Nhika mengusap matanya, menhilangakan air mata yang mengahalangi pandangannya. Nampak olehnya Justin yang perlahan membuka mata dan bersusah payah untuk menarik napas.
            “Aku hanya kelelahan, beri aku makanan.” Tambah Justin lagi, Dillan memalingkan wajah sambil menggelengkan kepala dan tersenyum geli sementara Nhika mendengus kesal lalu menurunkan kepala Justin dari pangkuannya dengan kasar.

            Kali ini Dillan yang memimpin perjalanan. Justin berkuda di bawah pengawasan Nhika. Laki-laki itu menyandarkan tubuhnya di leher kuda putihnya sambil menelan perlahan roti yang diberikan Nhika padanya.
            “Kenapa kau tidak bilang kalau mantramu itu bisa membunuhmu?” Nhika bertanya dengan nada yang tak enak didengar.
            “Apa ada gunanya?” jawab Justin pelan, “lagipula aku tidak punya pilihan lain. Aku sendiri tahu kemampuanku. Aku tahu aku tidak akan mati karena mantra itu walaupun perapal lain bisa langsung kehilangan nyawanya ditengah tindakannya, sebelum semua hal yang dia lakukan berhasil.”

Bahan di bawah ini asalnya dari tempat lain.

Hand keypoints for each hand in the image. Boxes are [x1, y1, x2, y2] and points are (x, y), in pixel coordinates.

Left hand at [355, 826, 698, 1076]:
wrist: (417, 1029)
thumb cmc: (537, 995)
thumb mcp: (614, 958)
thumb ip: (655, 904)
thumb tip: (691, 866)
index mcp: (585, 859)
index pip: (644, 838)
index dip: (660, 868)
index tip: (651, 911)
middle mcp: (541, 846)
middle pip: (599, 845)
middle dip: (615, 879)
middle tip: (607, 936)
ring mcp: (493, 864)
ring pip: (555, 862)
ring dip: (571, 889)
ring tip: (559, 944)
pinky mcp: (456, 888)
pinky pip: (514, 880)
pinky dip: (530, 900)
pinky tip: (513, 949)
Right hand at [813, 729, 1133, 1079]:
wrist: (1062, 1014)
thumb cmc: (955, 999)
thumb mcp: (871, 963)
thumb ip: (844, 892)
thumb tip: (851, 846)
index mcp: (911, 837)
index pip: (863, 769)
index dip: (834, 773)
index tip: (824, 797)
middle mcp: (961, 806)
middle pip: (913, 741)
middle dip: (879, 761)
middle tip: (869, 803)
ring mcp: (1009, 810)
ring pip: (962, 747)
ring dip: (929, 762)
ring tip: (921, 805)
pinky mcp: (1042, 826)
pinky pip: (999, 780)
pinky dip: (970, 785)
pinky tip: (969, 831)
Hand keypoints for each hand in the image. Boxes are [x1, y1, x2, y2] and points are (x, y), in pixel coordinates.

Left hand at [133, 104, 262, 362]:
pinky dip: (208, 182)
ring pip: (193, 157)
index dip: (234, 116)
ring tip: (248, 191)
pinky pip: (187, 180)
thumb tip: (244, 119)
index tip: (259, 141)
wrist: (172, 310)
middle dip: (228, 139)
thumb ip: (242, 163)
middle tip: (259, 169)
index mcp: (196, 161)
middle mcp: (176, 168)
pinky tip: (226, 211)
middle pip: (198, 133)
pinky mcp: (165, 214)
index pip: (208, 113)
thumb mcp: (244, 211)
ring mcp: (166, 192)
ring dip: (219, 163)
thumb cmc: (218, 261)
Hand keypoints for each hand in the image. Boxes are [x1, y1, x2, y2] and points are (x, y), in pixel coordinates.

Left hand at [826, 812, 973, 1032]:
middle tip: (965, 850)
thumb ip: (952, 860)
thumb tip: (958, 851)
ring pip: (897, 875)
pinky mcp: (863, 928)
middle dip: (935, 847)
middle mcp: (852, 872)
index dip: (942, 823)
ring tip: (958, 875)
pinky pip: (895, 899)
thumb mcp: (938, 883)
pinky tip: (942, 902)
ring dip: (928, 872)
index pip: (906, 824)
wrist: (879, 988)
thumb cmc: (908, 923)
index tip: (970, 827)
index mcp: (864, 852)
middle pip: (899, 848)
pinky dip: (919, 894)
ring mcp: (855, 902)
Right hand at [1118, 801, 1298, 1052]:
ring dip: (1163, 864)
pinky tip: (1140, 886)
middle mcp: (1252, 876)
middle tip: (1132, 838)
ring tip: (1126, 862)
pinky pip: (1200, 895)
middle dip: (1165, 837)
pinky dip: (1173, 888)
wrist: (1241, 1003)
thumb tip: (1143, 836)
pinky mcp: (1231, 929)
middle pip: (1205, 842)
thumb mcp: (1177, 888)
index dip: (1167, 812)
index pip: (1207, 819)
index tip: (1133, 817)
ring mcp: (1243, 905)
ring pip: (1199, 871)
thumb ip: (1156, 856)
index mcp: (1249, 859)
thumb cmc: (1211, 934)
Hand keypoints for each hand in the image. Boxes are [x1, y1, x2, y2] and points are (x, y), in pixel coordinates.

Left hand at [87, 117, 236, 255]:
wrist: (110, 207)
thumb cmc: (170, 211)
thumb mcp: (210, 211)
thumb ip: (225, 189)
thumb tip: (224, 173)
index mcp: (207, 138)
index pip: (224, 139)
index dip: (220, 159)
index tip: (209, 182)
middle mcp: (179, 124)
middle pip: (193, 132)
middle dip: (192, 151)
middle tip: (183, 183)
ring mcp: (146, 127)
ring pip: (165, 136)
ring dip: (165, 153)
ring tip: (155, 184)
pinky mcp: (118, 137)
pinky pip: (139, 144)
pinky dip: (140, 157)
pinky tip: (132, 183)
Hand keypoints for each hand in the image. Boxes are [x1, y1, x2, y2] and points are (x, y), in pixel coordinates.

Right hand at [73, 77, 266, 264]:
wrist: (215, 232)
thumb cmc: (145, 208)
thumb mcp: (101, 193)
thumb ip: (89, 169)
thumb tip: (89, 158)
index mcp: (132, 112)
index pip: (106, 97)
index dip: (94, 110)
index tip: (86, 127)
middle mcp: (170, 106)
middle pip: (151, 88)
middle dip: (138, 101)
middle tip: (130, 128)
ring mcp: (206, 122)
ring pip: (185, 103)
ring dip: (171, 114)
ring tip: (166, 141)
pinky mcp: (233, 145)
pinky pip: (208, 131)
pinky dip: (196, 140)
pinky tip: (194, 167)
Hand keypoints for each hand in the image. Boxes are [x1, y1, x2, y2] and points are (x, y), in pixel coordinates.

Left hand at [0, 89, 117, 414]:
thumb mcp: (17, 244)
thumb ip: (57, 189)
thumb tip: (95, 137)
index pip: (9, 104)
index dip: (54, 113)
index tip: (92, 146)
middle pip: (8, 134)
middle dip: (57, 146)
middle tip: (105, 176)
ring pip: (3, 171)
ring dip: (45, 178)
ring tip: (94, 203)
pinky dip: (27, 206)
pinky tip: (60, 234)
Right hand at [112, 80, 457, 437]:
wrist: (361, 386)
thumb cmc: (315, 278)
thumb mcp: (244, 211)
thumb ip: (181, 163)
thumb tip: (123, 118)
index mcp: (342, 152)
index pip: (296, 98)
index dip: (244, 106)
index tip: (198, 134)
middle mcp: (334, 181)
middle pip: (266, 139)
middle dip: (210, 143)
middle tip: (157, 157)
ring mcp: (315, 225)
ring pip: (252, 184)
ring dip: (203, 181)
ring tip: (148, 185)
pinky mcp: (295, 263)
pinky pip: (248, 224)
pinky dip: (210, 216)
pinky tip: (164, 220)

            “Jangan lakukan hal bodoh seperti itu lagi. Kau bilang tahu kemampuanmu tapi kau tidak menyadari betapa gegabahnya hal yang kau lakukan tadi. Kau tidak boleh mati sebelum kita sampai di Driana”
            “Setelah sampai?”
            “Kau ke neraka pun aku tidak peduli!” celetuk Nhika,Justin tersenyum mendengrnya kemudian memejamkan mata sambil menelan potongan terakhir dari rotinya. Nhika nyengir, baru dia tahu ada orang yang bisa tidur dalam posisi seperti itu.